PASSAGE PROVIDED ->
+ + + + +
If you are going to go visit, I suggest you read some Edward Abbey first. Start with Desert Solitaire.


December 30th, 2011
4:10 pm

@ K’s…my my good memory of Mexican good was in Nuevo Laredo…the actual city, also Matamoras! Perhaps I can try your version thought…thanks! We were big Pepsi drinkers until we moved here from Texas. Now, I drink Sweet Tea but my husband loves Coke Zero.


December 30th, 2011
5:34 pm

Theresa, this is great! I am glad you are getting the chance to do this.

One of my fondest memories is a trip my folks and I made the summer after 6th grade. My dad worked for the government (he was a rocket engineer) and had business to do in LA and Salt Lake City. We took the old route 66 through Arkansas, Ok, TX, NM, AZ, to California, then went to NV, Utah, South Dakota, Illinois, Tennessee and back to Huntsville. (I am sure I left a state or two out) We were gone about 3 weeks and saw most of the important sites. It was truly a trip of a lifetime for us.

My Two Cents

December 30th, 2011
7:20 pm

My favorite place to travel. We took our boys when they were 5 and 7 and they had a blast. Nothing compares to the beauty of the Southwest and there is so much to see and do.
+ + + + +
(Transcribed page contents)
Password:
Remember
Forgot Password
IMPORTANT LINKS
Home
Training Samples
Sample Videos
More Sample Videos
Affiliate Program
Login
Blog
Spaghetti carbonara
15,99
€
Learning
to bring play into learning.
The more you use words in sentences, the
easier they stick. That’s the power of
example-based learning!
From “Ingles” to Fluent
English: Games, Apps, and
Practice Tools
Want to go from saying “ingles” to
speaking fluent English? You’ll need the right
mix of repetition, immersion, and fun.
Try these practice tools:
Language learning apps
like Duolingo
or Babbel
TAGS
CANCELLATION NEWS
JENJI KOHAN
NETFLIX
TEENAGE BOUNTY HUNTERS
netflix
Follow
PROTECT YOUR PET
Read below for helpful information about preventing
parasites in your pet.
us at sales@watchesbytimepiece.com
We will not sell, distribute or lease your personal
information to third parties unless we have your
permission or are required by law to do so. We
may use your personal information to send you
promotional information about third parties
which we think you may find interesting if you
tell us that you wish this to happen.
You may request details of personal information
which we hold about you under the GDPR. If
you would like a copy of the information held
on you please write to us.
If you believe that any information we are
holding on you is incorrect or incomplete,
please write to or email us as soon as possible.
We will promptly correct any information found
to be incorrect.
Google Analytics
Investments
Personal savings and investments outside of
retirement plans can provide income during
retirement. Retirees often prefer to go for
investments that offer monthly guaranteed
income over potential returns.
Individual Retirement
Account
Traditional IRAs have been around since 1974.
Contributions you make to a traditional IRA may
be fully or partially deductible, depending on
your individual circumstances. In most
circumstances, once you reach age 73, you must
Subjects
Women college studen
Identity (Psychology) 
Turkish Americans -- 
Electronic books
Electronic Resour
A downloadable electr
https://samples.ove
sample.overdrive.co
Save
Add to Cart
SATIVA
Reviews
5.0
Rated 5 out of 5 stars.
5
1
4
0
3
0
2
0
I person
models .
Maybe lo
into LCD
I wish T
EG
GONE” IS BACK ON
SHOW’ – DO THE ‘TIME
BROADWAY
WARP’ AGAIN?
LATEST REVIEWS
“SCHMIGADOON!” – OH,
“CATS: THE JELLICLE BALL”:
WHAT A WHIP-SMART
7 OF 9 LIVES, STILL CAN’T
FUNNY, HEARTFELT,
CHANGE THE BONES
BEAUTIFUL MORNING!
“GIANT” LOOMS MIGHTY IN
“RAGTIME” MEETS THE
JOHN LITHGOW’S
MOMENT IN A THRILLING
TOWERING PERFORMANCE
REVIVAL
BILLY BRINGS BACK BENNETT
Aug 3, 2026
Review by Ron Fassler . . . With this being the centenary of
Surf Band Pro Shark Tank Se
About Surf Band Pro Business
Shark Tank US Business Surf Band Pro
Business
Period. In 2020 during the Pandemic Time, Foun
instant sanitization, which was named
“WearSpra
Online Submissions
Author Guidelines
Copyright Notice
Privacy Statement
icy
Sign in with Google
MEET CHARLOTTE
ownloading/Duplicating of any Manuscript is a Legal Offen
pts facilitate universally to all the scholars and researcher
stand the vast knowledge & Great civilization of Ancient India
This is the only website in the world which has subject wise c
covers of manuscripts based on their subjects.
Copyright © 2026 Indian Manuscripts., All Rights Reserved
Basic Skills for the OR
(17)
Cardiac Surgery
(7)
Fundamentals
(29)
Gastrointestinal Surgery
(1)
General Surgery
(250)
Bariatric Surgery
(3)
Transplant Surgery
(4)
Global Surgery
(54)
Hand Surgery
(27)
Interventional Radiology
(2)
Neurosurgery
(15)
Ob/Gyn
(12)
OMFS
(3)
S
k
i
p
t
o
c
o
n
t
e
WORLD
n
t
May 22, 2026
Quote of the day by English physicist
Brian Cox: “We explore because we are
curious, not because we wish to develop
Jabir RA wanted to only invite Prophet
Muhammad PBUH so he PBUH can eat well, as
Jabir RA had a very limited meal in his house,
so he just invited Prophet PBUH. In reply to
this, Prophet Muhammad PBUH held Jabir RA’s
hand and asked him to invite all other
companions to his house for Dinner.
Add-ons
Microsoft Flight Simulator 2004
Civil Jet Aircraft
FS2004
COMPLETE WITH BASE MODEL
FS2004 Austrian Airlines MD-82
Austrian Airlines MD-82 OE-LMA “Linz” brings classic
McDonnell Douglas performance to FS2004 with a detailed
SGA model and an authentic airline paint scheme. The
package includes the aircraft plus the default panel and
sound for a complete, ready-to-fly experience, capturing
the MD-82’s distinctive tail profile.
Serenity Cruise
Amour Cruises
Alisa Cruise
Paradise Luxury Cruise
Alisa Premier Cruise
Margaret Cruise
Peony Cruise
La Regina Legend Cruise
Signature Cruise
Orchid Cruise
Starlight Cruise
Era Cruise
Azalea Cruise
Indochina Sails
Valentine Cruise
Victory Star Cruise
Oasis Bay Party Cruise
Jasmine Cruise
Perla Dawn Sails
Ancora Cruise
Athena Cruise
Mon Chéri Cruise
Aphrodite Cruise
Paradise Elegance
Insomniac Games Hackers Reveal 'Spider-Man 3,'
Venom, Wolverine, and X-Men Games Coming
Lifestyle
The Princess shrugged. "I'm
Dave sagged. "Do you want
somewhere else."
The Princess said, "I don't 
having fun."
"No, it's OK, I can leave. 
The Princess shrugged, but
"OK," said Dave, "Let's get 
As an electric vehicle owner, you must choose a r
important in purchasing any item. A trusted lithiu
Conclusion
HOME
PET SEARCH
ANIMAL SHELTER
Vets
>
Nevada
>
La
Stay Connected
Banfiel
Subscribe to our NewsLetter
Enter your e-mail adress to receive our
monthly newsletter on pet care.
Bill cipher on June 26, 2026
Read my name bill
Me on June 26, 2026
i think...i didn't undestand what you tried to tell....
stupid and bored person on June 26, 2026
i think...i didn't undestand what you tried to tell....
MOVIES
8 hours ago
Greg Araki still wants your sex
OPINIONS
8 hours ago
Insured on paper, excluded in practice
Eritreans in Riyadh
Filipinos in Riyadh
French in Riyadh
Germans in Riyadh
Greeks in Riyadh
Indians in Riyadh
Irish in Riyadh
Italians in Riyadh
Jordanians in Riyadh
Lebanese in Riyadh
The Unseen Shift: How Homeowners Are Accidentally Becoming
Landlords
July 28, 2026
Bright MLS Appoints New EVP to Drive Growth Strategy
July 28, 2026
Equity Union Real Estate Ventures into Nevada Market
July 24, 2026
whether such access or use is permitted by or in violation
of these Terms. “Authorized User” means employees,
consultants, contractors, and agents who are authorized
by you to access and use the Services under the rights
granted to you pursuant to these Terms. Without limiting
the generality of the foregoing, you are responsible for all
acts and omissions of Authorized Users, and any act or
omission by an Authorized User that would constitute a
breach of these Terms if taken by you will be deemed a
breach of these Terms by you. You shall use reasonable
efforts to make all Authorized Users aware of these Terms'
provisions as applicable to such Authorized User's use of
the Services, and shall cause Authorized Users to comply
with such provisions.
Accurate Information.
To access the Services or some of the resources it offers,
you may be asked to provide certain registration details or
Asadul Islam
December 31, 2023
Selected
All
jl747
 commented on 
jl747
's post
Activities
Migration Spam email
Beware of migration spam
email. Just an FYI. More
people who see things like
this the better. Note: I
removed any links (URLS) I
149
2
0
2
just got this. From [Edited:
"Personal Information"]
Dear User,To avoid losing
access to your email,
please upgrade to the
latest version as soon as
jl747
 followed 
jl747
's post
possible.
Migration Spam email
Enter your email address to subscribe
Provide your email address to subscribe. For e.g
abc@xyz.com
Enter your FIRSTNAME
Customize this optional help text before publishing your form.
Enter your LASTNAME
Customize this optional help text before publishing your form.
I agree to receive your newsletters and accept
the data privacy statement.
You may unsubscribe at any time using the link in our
+ + + + +
PROBLEM -> Could you copy the travel comments above word for word, everything from "My Two Cents" down to "see and do."?

SOLUTION ->
My Two Cents

December 30th, 2011
7:20 pm

My favorite place to travel. We took our boys when they were 5 and 7 and they had a blast. Nothing compares to the beauty of the Southwest and there is so much to see and do.